> Görev a
Günlük yazısının "Lan pazartesi sendromunu" sözleriyle başlayıp "ne işi var?)" sözleriyle biten kısmını aynen yazıya geçirin.

── Belge bölümü ──

17.05.2010

What a morning

Ya sevgili günlük, ben sana ne diyim ki? Günaydın diyim mi mesela? Ama ben hala günaymadım. Demiyorum o yüzden.

Lan pazartesi sendromunu geçtim de, bende genel olarak bahar günü sendromu oluşmaya başladı. Habitatın yamulmayacağından emin olsam, “fak dı pollens” diyerek hepsinin köküne kibrit suyu diye nefretimi yağdıracağım ortalığa. (Lan Mecidiyeköy’de polenin ne işi var?)

Kibrit suyunun ne olduğunu biliyor musun günlük, kibritlerin ucundaki o kırmızı topikler var ya, işte kibrit çöplerinin tahtaları bu kibrit suyuna batırılıp o topiklerin oluşması sağlanıyormuş. Zehirli tabi, içmeye kalkma, potasyum klorat mı ne.

───
── Gösterilen veriler ──

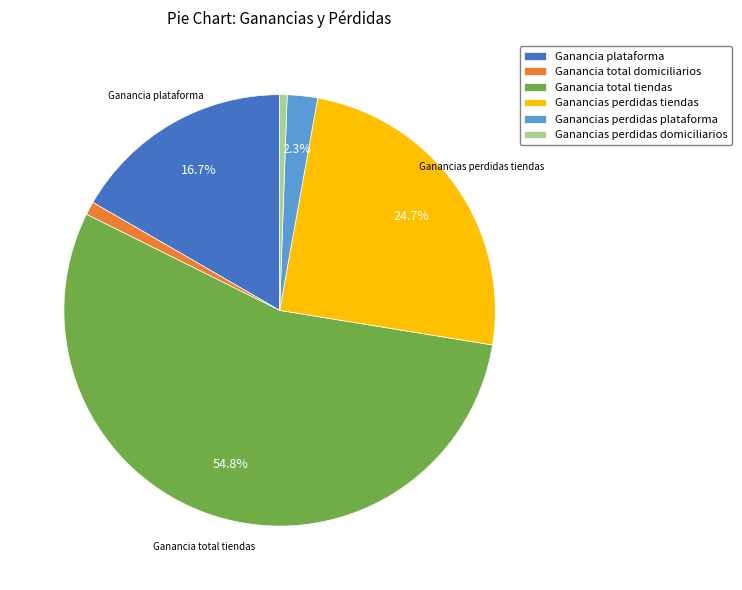

Which slice is the largest?

Ganancia total tiendas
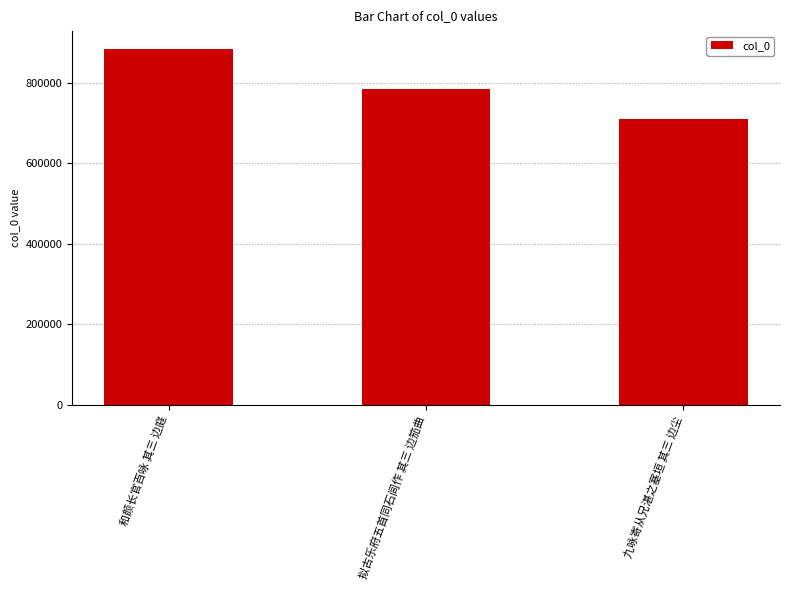

List the labels in order of value, smallest first.

九咏寄从兄湛之塞垣 其三 边尘, 拟古乐府五首同石闾作 其三 边笳曲, 和颜长官百咏 其三 边庭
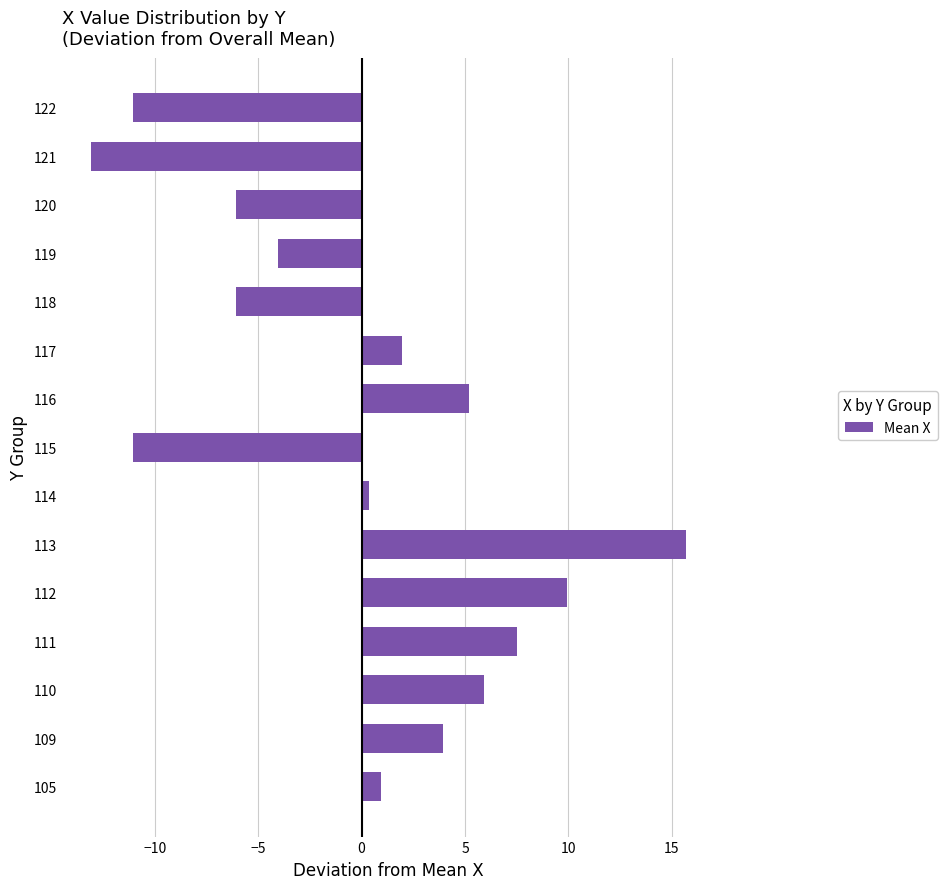

How many values are below 0?

6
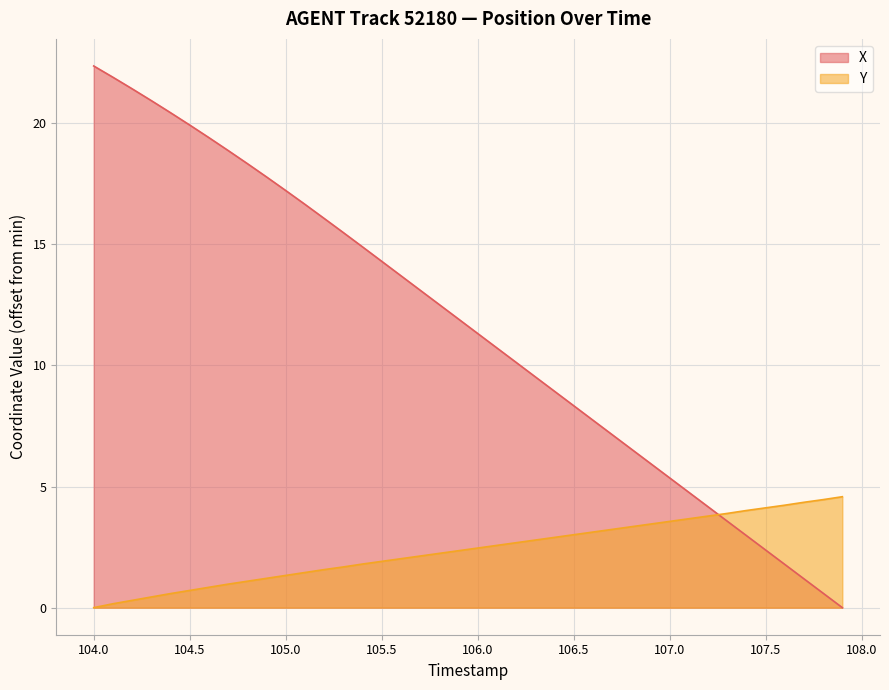

At which label does X first exceed 11?

104.0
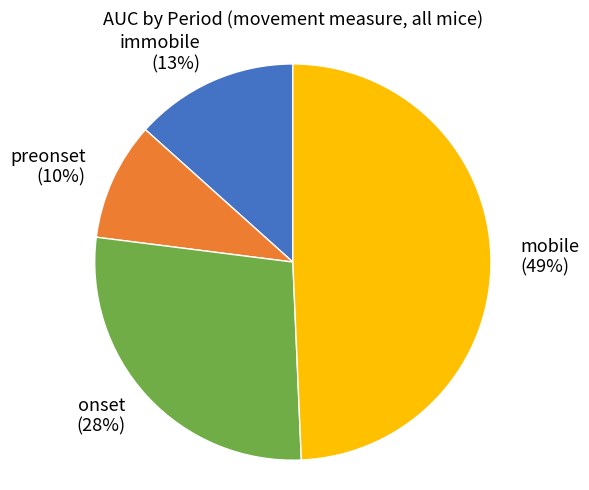

Is there any slice that represents more than half of the pie?

No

───

> Görev b
Kayıtlarda "List the labels" ifadesinin geçtiği satırla başlayıp kayıtların son satırıyla biten satırları, iki uç da dahil, kelimesi kelimesine yeniden yazın; yalnızca bu satırları verin. Görselleri yanıta almayın.

> Beklenen yanıt a
Lan pazartesi sendromunu geçtim de, bende genel olarak bahar günü sendromu oluşmaya başladı. Habitatın yamulmayacağından emin olsam, “fak dı pollens” diyerek hepsinin köküne kibrit suyu diye nefretimi yağdıracağım ortalığa. (Lan Mecidiyeköy’de polenin ne işi var?)

> Beklenen yanıt b
List the labels in order of value, smallest first.

九咏寄从兄湛之塞垣 其三 边尘, 拟古乐府五首同石闾作 其三 边笳曲, 和颜长官百咏 其三 边庭

How many values are below 0?

6

At which label does X first exceed 11?

104.0

Is there any slice that represents more than half of the pie?

No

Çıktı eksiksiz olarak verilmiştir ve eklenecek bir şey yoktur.